I am writing this in the midst of a blackout. It happened during Stranger Things. It started with the light flickering. It is the one on a dimmer—the only one of its kind in the house. Nothing else seemed odd. Then it went out. Then everything else did. Seemed like a perfect time to settle into the Ten Minute Rule.

I have a theory about fear. The more you are willing to open your mind to the possibility of things, the more the fear you generate from horror and the like becomes a present thing inside of you. I feel like people block out fear. They watch these movies and steel themselves for the horror of it and as such do not let it get to them. The jump scares are what gets them, because they don’t always see it coming. It is more surprise than fear. True fear settles into you on the breath of ‘what if’. Once you allow yourself to believe, as though accepting the possibility of it could and removing the challenge of is it? Then you’re going to be able to be scared. Maybe really really scared.

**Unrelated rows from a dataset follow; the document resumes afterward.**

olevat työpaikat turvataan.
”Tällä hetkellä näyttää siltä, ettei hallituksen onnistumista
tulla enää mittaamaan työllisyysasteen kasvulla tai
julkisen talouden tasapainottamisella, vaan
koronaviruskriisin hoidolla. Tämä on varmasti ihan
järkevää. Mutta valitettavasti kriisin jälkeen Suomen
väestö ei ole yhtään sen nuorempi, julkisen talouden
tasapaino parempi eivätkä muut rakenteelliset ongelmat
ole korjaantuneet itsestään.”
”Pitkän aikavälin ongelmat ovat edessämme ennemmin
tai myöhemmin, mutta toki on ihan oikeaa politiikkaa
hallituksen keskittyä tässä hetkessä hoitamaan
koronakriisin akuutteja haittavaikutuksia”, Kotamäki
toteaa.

Lately, I’ve allowed myself to be open. When the power went out I was overcome by this momentary feeling of what if? It isn’t the first time this has happened lately. A few weeks back I was in the classroom and mid-conversation the powerpoint shut off and we ended up watching my desk computer reboot. Then every other computer that was part of that classroom network rebooted. They all loaded to the same strange ghost account. I don’t know if it was a hack or if it was a system update triggered by admin or what it possibly could be. What I do know is that we were talking about AI as a God—as a trickster God. That’s when it happened.

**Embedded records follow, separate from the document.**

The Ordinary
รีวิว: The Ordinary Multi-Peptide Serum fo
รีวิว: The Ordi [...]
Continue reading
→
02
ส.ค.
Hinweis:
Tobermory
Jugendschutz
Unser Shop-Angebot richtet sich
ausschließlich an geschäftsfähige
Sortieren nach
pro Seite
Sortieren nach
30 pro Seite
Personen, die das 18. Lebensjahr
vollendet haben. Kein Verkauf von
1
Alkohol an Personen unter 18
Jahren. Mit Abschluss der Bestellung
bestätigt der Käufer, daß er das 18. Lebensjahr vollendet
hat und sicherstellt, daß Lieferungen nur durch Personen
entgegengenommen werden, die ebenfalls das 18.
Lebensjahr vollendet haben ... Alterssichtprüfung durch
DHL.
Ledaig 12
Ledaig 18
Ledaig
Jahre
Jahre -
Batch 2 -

So when the power went out while we were watching them track a Demogorgon and the flickering lights on the show matched the one in our home…. You see where I am going with this.

I believe fear is healthy and powerful—just like joy and love and many other primal emotions. We steel ourselves off from so much of that. We numb the natural chemical reactions that follow to the point where when we do experience real terror, we won’t have a clue what to do. I think we need to let these feelings in. I think we need to be in touch with the possibility of what is out there that we don’t know about. We know there is more out there we don’t understand.

And we have no clue how to be ready.